Golberg adds an important caveat, saying that while she has seen these verticals slowly become more active on social channels, they are significantly more inclined to take issues and inquiries out of channel and into webchat or voice. That said, the trend to social media, even in BFSI and healthcare, is in place and not going away.
“These are industries that have been and continue to be preoccupied with data privacy and security, as they should be,” says Goldberg. “But while the leaks further validate these concerns, it’s unlikely they will derail the trend toward embracing social media.”
Ovum expects that although the NSA leaks will not reverse any overall trends toward social media adoption by outsourcers, there will nonetheless be a “noisy group” who will want proof that customer service and resolution via social media do not involve a data or privacy breach. This puts the ball in the outsourcer’s court – as well as with any third party CRM provider – to make sure customer issues are addressed.
Goldberg sees this as presenting an opportunity for outsourcers “to demonstrate their understanding both of client brands and the external market and of the overall social media space,” adding that “they should step in to help from a consulting and strategic-planning angle.”
The risk is that the NSA story won’t go away, and that it will do additional damage to those outsourcers who are leveraging the cloud. Already, a PricewaterhouseCoopers survey has found that 22% of German companies see the risk of using cloud services as “very high,” up from 6% before the leak. And when combining respondents with “high” and “very high” the number rises to 54%.

→ Dataset records

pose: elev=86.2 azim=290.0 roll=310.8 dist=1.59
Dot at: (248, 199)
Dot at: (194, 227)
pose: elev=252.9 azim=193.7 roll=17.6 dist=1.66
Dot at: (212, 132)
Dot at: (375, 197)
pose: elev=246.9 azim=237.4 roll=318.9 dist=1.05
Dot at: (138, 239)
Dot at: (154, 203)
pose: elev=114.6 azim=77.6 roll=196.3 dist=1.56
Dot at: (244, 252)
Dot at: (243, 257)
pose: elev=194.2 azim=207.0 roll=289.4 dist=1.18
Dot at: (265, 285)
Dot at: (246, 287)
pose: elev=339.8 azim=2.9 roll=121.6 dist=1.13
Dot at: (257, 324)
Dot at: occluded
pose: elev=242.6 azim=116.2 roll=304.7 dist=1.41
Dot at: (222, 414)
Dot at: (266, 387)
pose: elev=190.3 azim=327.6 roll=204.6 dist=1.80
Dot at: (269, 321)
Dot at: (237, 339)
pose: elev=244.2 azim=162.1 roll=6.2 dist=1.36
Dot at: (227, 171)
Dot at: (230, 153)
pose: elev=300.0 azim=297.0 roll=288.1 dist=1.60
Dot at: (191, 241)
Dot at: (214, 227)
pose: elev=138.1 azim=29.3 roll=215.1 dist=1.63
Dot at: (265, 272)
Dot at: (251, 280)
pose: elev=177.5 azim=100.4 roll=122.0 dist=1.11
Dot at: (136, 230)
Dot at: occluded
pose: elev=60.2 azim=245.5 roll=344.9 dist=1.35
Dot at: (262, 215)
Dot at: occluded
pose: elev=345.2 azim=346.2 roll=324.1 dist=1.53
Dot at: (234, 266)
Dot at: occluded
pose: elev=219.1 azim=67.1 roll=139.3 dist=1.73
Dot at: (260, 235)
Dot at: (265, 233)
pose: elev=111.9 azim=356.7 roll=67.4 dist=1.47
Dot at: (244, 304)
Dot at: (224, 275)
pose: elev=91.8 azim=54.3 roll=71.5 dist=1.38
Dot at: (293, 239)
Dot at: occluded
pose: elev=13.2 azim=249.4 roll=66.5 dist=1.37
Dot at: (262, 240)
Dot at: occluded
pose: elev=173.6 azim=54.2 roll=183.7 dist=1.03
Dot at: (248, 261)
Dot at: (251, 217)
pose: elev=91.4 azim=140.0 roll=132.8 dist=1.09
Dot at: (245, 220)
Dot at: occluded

→ What to do
(a) Transcribe the article on NSA leaks and outsourcers' use of social media word for word, from "Golberg adds an" to "not going away.".
(b) Write the next part of the article on NSA leaks and outsourcers' use of social media, picking up after its final sentence.

→ Activity answers
(a)
Golberg adds an important caveat, saying that while she has seen these verticals slowly become more active on social channels, they are significantly more inclined to take issues and inquiries out of channel and into webchat or voice. That said, the trend to social media, even in BFSI and healthcare, is in place and not going away.

(b)
A Wary Eye in Latin America
So far, the impact on business in Latin America has been negligible, though there could be risks coming to those companies based in a spying country’s of origin, and active in areas of government-sponsored industrial espionage. For example, Canada’s Communications Security Establishment (CSE), which has a similar mandate to the NSA, was exposed via the Snowden leaks as a major culprit with regard to industrial espionage in Brazil, which has since done damage to Canadian oil and gas interests. Brazil has also accused the NSA of spying on its national oil company, PETROBRAS, and the German magazine Der Speigal has reported that the NSA has conducting economic espionage in Mexico.
This is a whole new game, where nation states are not only spying for security purposes, but to gain competitive business advantage. In that context, an outsourcer resident in Latin America with clients across the region, as well as in the United States and Europe, cannot assume its networks won’t be tapped.
Already, customers in Europe are responding. The PricewaterhouseCoopers survey revealed the risk placed on tech companies that are perceived to be exposed to national intelligence gathering initiatives: 15% of respondents said that they wanted to switch to European tech providers that won’t cooperate with American or British intelligence services.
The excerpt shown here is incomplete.